We don’t envy anyone currently receiving Child Benefit, in-work means-tested benefits (‘Tax Credits’) or out-of-work means-tested benefits; and we don’t envy DWP, HMRC and local authority staff who will have to administer all of this and get it right all of the time.

Thirty-five years ago I worked for what was then the Department for Health and Social Security, administering means-tested Supplementary Benefit. This was before word processors, and the code (the rule-book) extended the length of a bookshelf. It was my job to insert the new pages when they came round once a month. We could cope with minor changes to the system – just about. But the complex lives that people led meant that changes of circumstance always created havoc with people’s benefit entitlement and with their payments. I worked on the reception desk. I was the one they came to see when their payment was late, or it was wrong. It often was.

DWP, HMRC and local authority staff are going to spend the next two years handling major changes to the benefits system. Thirty years ago, complex changes to just one benefit, Housing Benefit, caused the system to crash. Hundreds of different bureaucracies nationally and locally will this year and next attempt transitions from one highly complex bundle of systems to another. We really don’t envy them.

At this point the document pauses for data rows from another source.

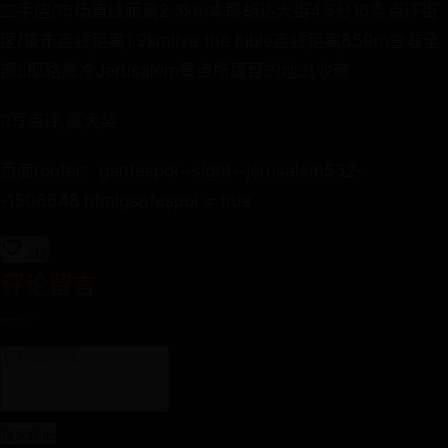
二手店/市场直线距离2.3km本耶胡达大街4.6分16条点评街
区/集市直线距离1.9kmlive the bible直线距离859m查看全
部耶路撒冷Jerusalem景点所属目的地收藏
写点评,赢大奖
页面router：gsnfespoi--sight--jerusalem552-
-1508648.htmlgsnfespoi = true
212
评论留言
提交评论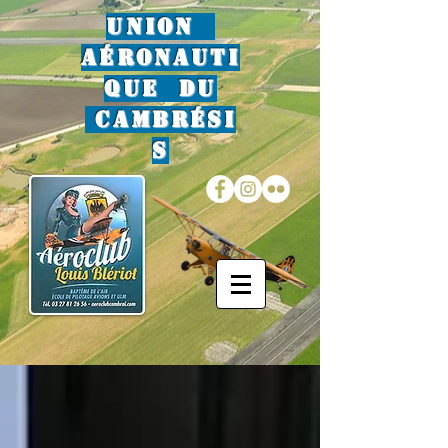
Union
Aéronauti
que du
Cambrési
s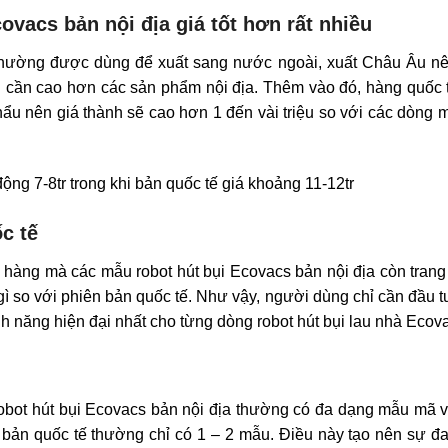
acs bản nội địa giá tốt hơn rất nhiều
 thường được dùng để xuất sang nước ngoài, xuất Châu Âu nê
n cần cao hơn các sản phẩm nội địa. Thêm vào đó, hàng quốc 
hẩu nên giá thành sẽ cao hơn 1 đến vài triệu so với các dòng 
động 7-8tr trong khi bản quốc tế giá khoảng 11-12tr
c tế
hàng mà các mẫu robot hút bụi Ecovacs bản nội địa còn trang
gì so với phiên bản quốc tế. Như vậy, người dùng chỉ cần đầu 
h năng hiện đại nhất cho từng dòng robot hút bụi lau nhà Ecov
 robot hút bụi Ecovacs bản nội địa thường có đa dạng mẫu mã
 bản quốc tế thường chỉ có 1 – 2 mẫu. Điều này tạo nên sự đ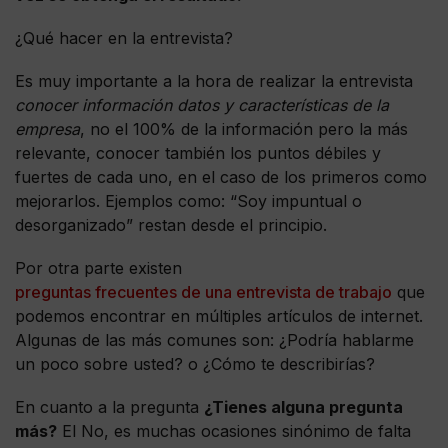
¿Qué hacer en la entrevista?
Es muy importante a la hora de realizar la entrevista
conocer información datos y características de la
empresa
, no el 100% de la información pero la más
relevante, conocer también los puntos débiles y
fuertes de cada uno, en el caso de los primeros como
mejorarlos. Ejemplos como: “Soy impuntual o
desorganizado” restan desde el principio.
Por otra parte existen
preguntas frecuentes de una entrevista de trabajo
que
podemos encontrar en múltiples artículos de internet.
Algunas de las más comunes son: ¿Podría hablarme
un poco sobre usted? o ¿Cómo te describirías?
En cuanto a la pregunta
¿Tienes alguna pregunta
más?
El No, es muchas ocasiones sinónimo de falta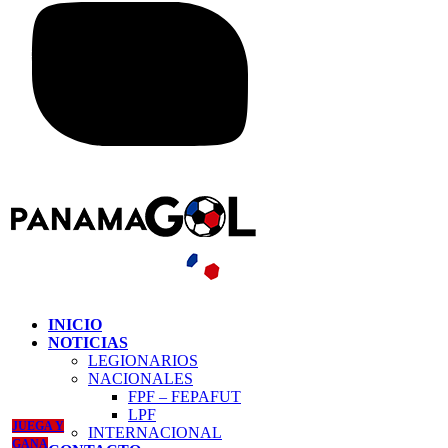
INICIO
NOTICIAS
LEGIONARIOS
NACIONALES
FPF – FEPAFUT
LPF
JUEGA Y
INTERNACIONAL
GANA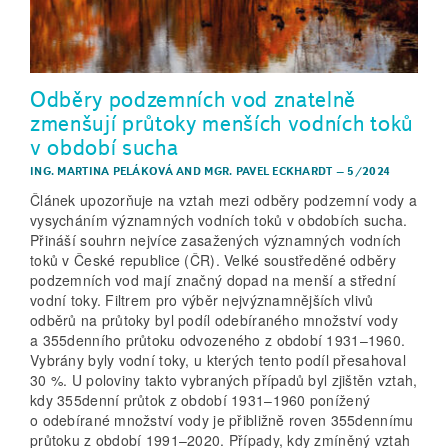
Odběry podzemních vod znatelně
zmenšují průtoky menších vodních toků
v období sucha
ING. MARTINA PELÁKOVÁ
AND
MGR. PAVEL ECKHARDT
–
5/2024
Článek upozorňuje na vztah mezi odběry podzemní vody a
vysycháním významných vodních toků v obdobích sucha.
Přináší souhrn nejvíce zasažených významných vodních
toků v České republice (ČR). Velké soustředěné odběry
podzemních vod mají značný dopad na menší a střední
vodní toky. Filtrem pro výběr nejvýznamnějších vlivů
odběrů na průtoky byl podíl odebíraného množství vody
a 355denního průtoku odvozeného z období 1931–1960.
Vybrány byly vodní toky, u kterých tento podíl přesahoval
30 %. U poloviny takto vybraných případů byl zjištěn vztah,
kdy 355denní průtok z období 1931–1960 ponížený
o odebírané množství vody je přibližně roven 355dennímu
průtoku z období 1991–2020. Případy, kdy zmíněný vztah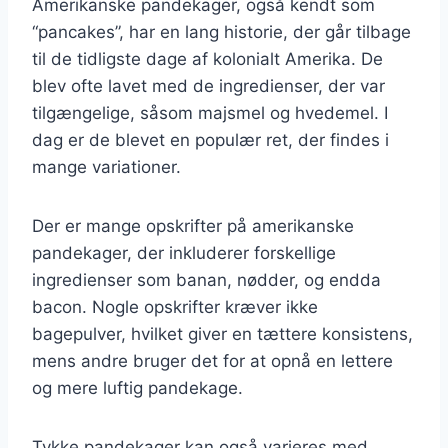
Amerikanske pandekager, også kendt som
“pancakes”, har en lang historie, der går tilbage
til de tidligste dage af kolonialt Amerika. De
blev ofte lavet med de ingredienser, der var
tilgængelige, såsom majsmel og hvedemel. I
dag er de blevet en populær ret, der findes i
mange variationer.
Der er mange opskrifter på amerikanske
pandekager, der inkluderer forskellige
ingredienser som banan, nødder, og endda
bacon. Nogle opskrifter kræver ikke
bagepulver, hvilket giver en tættere konsistens,
mens andre bruger det for at opnå en lettere
og mere luftig pandekage.
Tykke pandekager kan også varieres med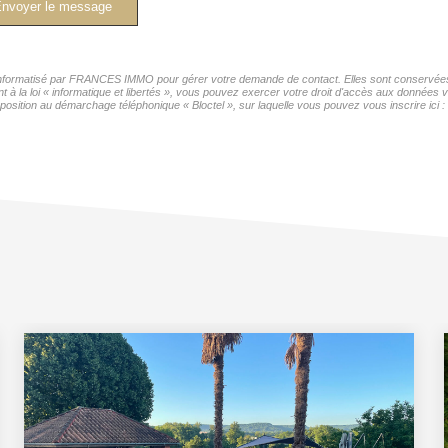
nvoyer le message
r informatisé par FRANCES IMMO pour gérer votre demande de contact. Elles sont conservées p
nt à la loi « informatique et libertés », vous pouvez exercer votre droit d'accès aux donnée
position au démarchage téléphonique « Bloctel », sur laquelle vous pouvez vous inscrire ici :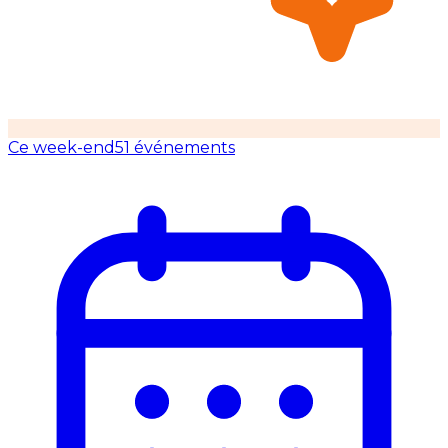
Ce week-end
51 événements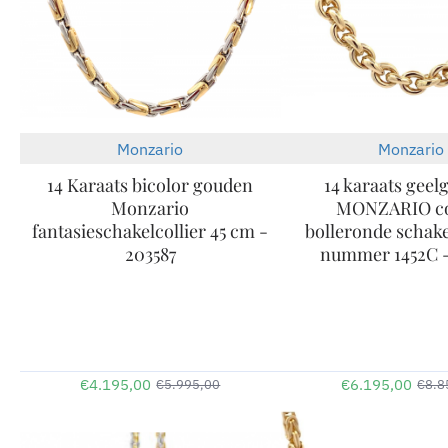
Monzario
Monzario
-30%
14 Karaats bicolor gouden
14 karaats gee
Monzario
MONZARIO co
fantasieschakelcollier 45 cm -
bolleronde schak
203587
nummer 1452C -
€4.195,00
€6.195,00
€5.995,00
€8.8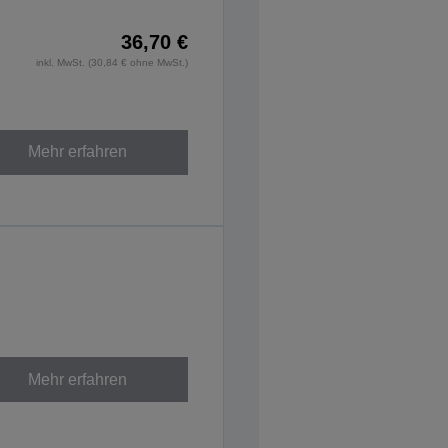
36,70 €
inkl. MwSt. (30,84 € ohne MwSt.)
Mehr erfahren
Mehr erfahren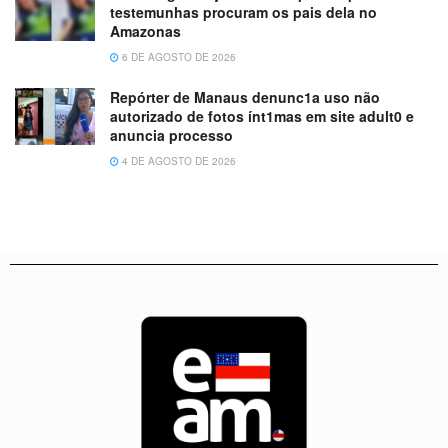
testemunhas procuram os pais dela no
Amazonas
6 DE AGOSTO DE 2026
Repórter de Manaus denunc1a uso não
autorizado de fotos ínt1mas em site adult0 e
anuncia processo
4 DE AGOSTO DE 2026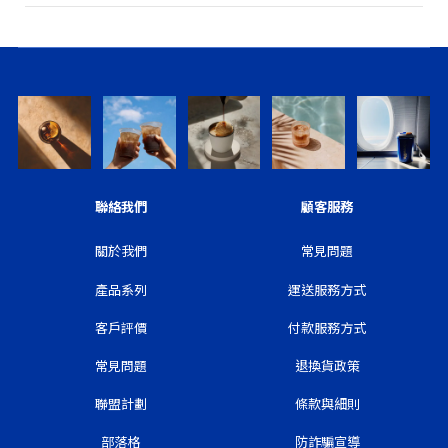
聯絡我們
顧客服務
關於我們
常見問題
產品系列
運送服務方式
客戶評價
付款服務方式
常見問題
退換貨政策
聯盟計劃
條款與細則
部落格
防詐騙宣導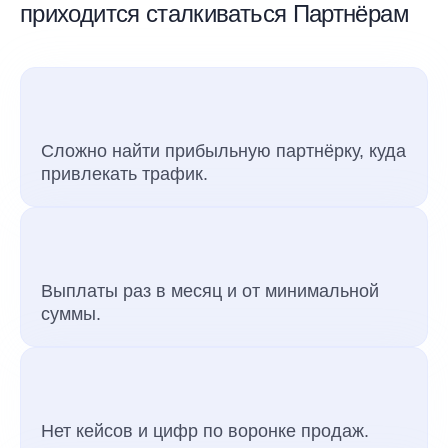
приходится сталкиваться Партнёрам
Сложно найти прибыльную партнёрку, куда
привлекать трафик.
Выплаты раз в месяц и от минимальной
суммы.
Нет кейсов и цифр по воронке продаж.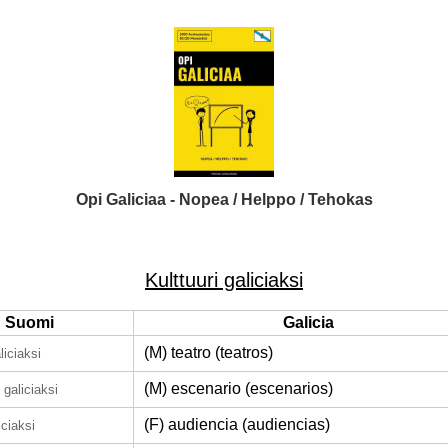
Opi Galiciaa - Nopea / Helppo / Tehokas
Kulttuuri galiciaksi
Suomi
Galicia
(M) teatro (teatros)
liciaksi
(M) escenario (escenarios)
galiciaksi
(F) audiencia (audiencias)
iciaksi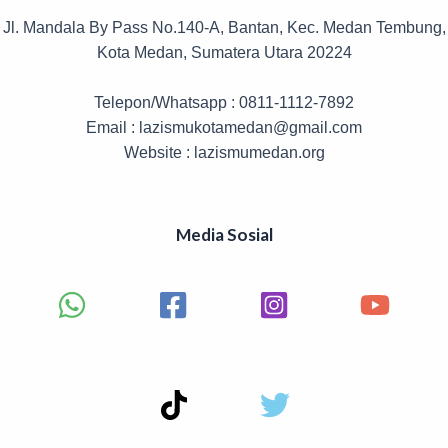
Jl. Mandala By Pass No.140-A, Bantan, Kec. Medan Tembung,
Kota Medan, Sumatera Utara 20224
Telepon/Whatsapp : 0811-1112-7892
Email : lazismukotamedan@gmail.com
Website : lazismumedan.org
Media Sosial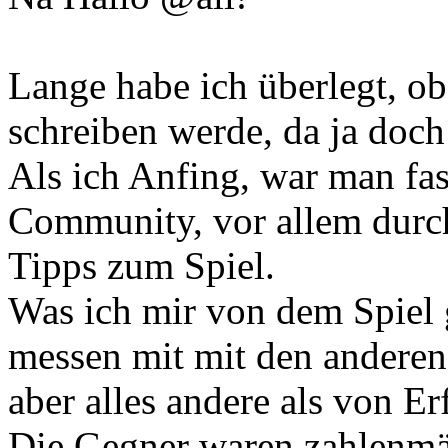
Lange habe ich überlegt, ob
schreiben werde, da ja doch
Als ich Anfing, war man fas
Community, vor allem durc
Tipps zum Spiel.
Was ich mir von dem Spiel 
messen mit mit den anderen
aber alles andere als von Er
Die Gegner waren zahlenmä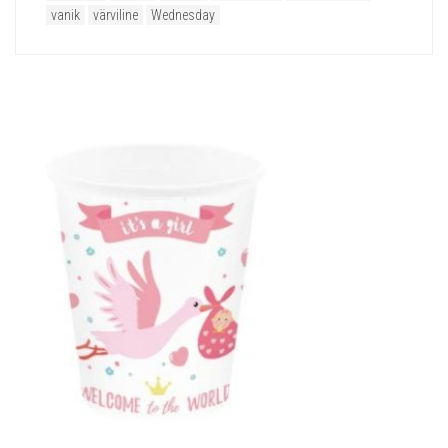
vanik
värviline
Wednesday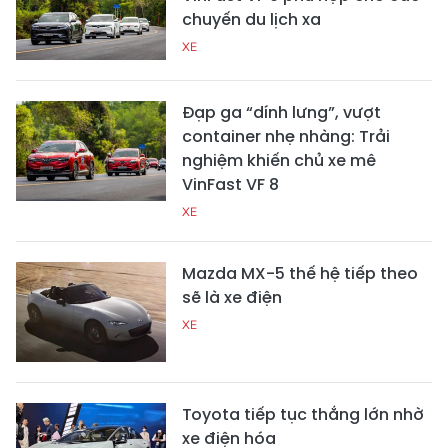
chuyến du lịch xa
XE
Đạp ga “dính lưng”, vượt
container nhẹ nhàng: Trải
nghiệm khiến chủ xe mê
VinFast VF 8
XE
Mazda MX-5 thế hệ tiếp theo
sẽ là xe điện
XE
Toyota tiếp tục thắng lớn nhờ
xe điện hóa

One positive outcome might be an increasing desire to ask serious questions about the system as a whole. Is a complex means-tested system really fit for purpose in our fast-changing and complex world? If not, what kind of a system would be appropriate for such a world?

There are good reasons for believing that a Citizen’s Income – an unconditional, nonwithdrawable income for every individual as a right of citizenship – would be a useful foundation for the system that we shall now need. (The FAQs page on our website, www.citizensincome.org, gives some of these arguments)

We look forward to joining in the debate – and hope that there will still be people left in HMRC and the DWP to debate with.